- _WHAT YOU ARE ASKED TO DO_
Search the data for the word "pinky" and copy every line that contains it.

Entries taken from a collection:
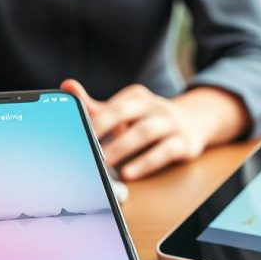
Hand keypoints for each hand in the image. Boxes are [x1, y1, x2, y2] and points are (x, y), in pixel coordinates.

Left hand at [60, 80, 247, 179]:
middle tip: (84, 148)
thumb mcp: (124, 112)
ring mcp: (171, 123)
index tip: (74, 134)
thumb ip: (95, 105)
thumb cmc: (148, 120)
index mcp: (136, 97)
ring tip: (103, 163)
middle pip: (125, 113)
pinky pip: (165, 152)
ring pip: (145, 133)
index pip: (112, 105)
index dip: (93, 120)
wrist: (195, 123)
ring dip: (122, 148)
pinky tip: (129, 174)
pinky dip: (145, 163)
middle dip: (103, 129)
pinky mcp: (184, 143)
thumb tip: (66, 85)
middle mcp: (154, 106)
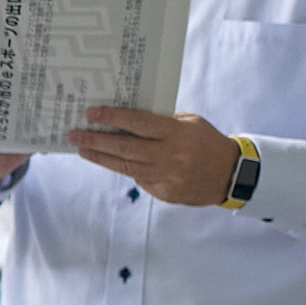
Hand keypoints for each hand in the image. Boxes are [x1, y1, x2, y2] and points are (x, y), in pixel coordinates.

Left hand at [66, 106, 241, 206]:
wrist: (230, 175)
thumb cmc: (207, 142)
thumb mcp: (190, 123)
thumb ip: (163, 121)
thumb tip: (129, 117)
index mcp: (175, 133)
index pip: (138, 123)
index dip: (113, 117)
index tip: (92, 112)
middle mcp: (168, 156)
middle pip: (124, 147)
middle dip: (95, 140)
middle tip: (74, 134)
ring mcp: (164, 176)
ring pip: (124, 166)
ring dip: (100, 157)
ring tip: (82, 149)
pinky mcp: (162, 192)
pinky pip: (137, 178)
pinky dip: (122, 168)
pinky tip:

- _RESULT FOR THIS EXERCISE_
pinky pip: (165, 152)
pinky tip: (129, 174)
pinky dip: (145, 163)
pinky mcp: (184, 143)
pinky mcp: (162, 192)
pinky pip: (137, 178)
pinky dip: (122, 168)
pinky tip:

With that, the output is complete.